SUPPLIED RECORDS:
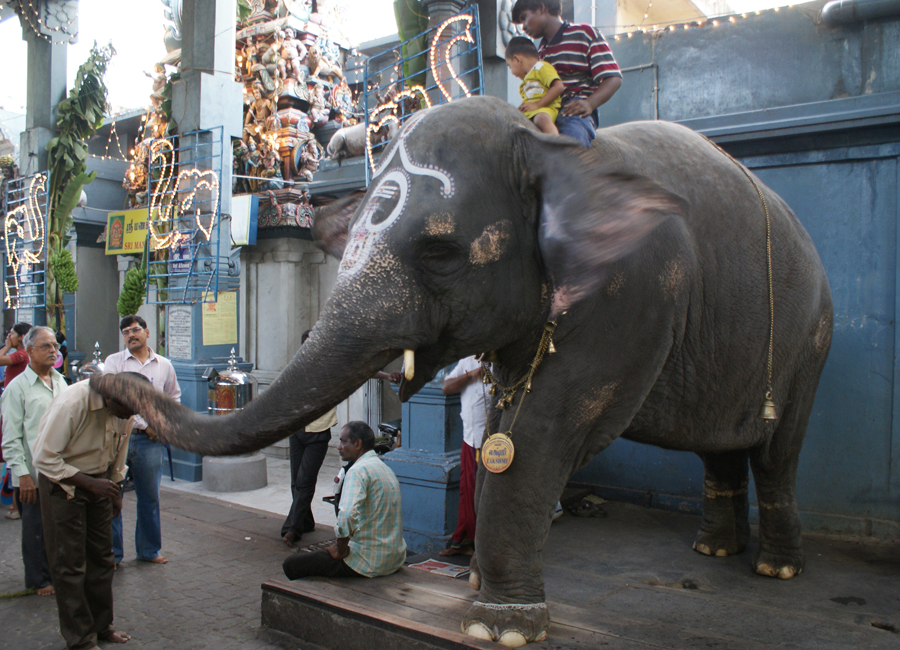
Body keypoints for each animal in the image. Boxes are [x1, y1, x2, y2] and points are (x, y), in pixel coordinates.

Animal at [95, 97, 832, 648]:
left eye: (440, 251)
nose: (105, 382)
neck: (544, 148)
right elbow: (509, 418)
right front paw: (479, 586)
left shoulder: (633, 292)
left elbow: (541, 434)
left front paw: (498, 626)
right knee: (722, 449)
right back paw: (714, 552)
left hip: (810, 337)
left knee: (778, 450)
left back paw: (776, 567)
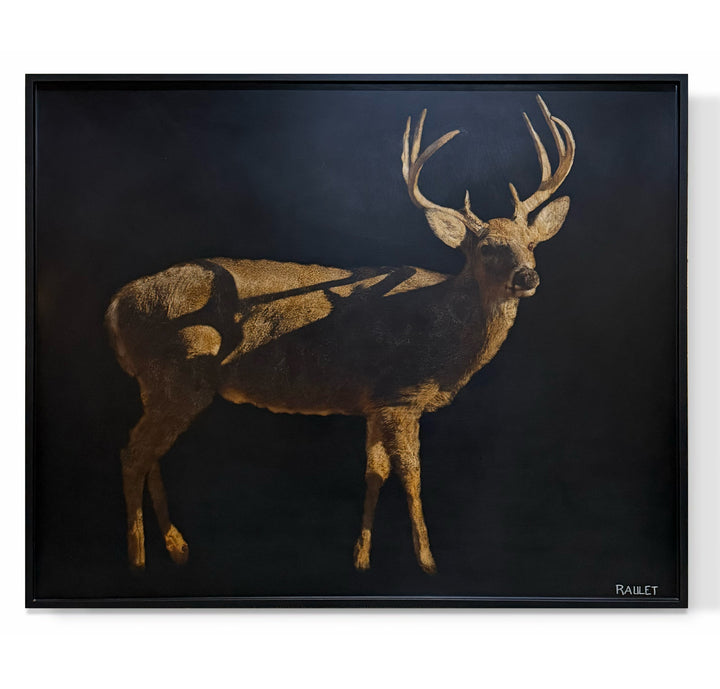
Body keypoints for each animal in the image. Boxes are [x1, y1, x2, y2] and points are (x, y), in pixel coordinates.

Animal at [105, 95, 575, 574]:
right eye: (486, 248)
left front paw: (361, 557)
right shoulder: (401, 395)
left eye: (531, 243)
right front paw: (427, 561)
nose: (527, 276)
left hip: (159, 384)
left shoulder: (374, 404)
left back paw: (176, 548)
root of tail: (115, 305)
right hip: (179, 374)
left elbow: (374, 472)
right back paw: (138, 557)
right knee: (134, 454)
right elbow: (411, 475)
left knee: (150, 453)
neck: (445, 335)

PROBLEM: Everything from the line with "right eye: (486, 248)" to the last line of the entries above is to be retyped exactly. Include both ends.

REPLY:
right eye: (486, 248)
left front paw: (361, 557)
right shoulder: (401, 395)
left eye: (531, 243)
right front paw: (427, 561)
nose: (527, 276)
left hip: (159, 384)
left shoulder: (374, 404)
left back paw: (176, 548)
root of tail: (115, 305)
right hip: (179, 374)
left elbow: (374, 472)
right back paw: (138, 557)
right knee: (134, 454)
right elbow: (411, 475)
left knee: (150, 453)
neck: (445, 335)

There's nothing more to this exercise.